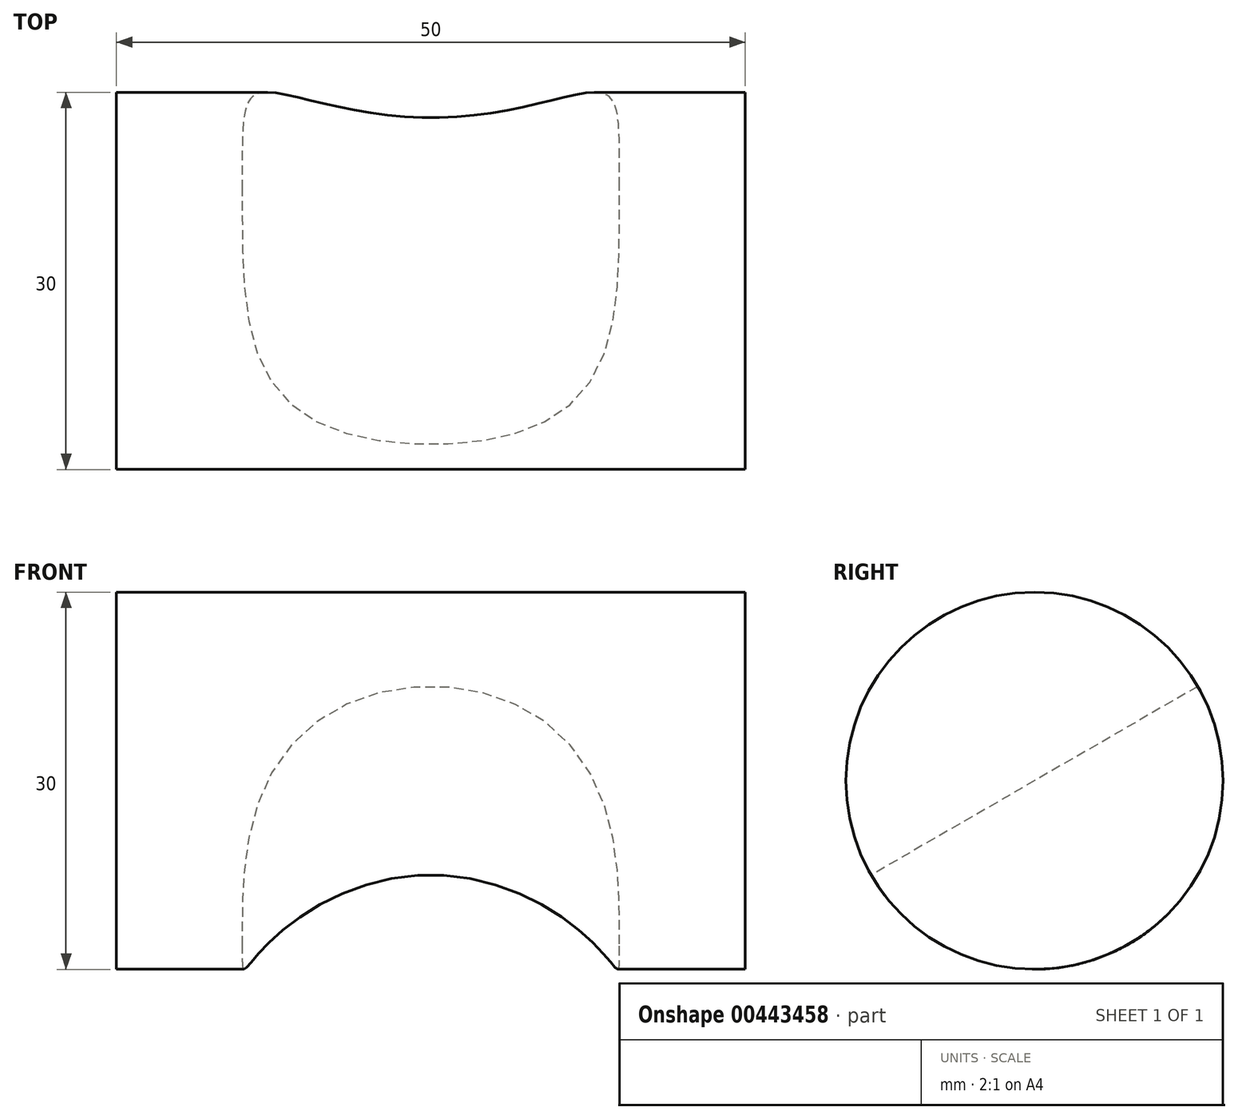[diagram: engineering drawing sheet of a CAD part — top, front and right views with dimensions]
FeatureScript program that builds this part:
annotation { "Feature Type Name" : "Feature", "Feature Type Description" : "" }
export const myFeature = defineFeature(function(context is Context, id is Id, definition is map)
    precondition{}
    {
        {
            var Q0;
            Q0=qCreatedBy(makeId("Right.planeOp"),FACE);
            var sketch = newSketch(context, id + "F0", { "sketchPlane" : qUnion([Q0])});
            skCircle(sketch, "E0", {"center": v(0, 0) * mm, "radius": 15 * mm});
            skSolve(sketch);
        }
        {
            var Q0;
            Q0 = qSketchRegion(id + "F0", true);
            extrude(context, id + "F1", {"entities" : qUnion([Q0]), "depth" : 25 * mm, "hasSecondDirection" : true, "secondDirectionOppositeDirection" : true, "secondDirectionDepth" : 25 * mm});
        }
        {
            var Q0;
            Q0=qCreatedBy(makeId("Front.planeOp"),FACE);
            var sketch = newSketch(context, id + "F2", { "sketchPlane" : qUnion([Q0])});
            skCircle(sketch, "E1", {"center": v(0, -15) * mm, "radius": 15 * mm});
            skSolve(sketch);
        }
        {
            var Q0;
            Q0 = qSketchRegion(id + "F2", true);
            extrude(context, id + "F3", {"entities" : qUnion([Q0]), "operationType" : NewBodyOperationType.REMOVE, "oppositeDirection" : true, "depth" : 25 * mm, "hasSecondDirection" : true, "secondDirectionOppositeDirection" : false, "secondDirectionDepth" : 25 * mm});
        }
        {
            var Q0;
            Q0=qCreatedBy(makeId("Top.planeOp"),FACE);
            var sketch = newSketch(context, id + "F4", { "sketchPlane" : qUnion([Q0])});
            skLineSegment(sketch, "E2", {"start": v(0, 0) * mm, "end": v(62.61, 0) * mm});
            skSolve(sketch);
        }
        {
            var Q0;
            Q0=makeQuery(id+"F1.opExtrude","SWEPT_BODY",BODY,{"disambiguationData":[OSD([sQuery(id+"F0.wireOp",EDGE,"E0")])]});
            var Q1;
            Q1=sQuery(id+"F4.wireOp",EDGE,"E2");
            transform(context, id + "F5", {"entities" : qUnion([Q0]), "transformType" : TransformType.ROTATION, "transformAxis" : qUnion([Q1]), "angle" : 30 * degree, "makeCopy" : false});
        }
    });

#### Instructions to follow:
Show every line of the data above that contains the string "center".

#### Solution for this exercise:
            skCircle(sketch, "E0", {"center": v(0, 0) * mm, "radius": 15 * mm});
            skCircle(sketch, "E1", {"center": v(0, -15) * mm, "radius": 15 * mm});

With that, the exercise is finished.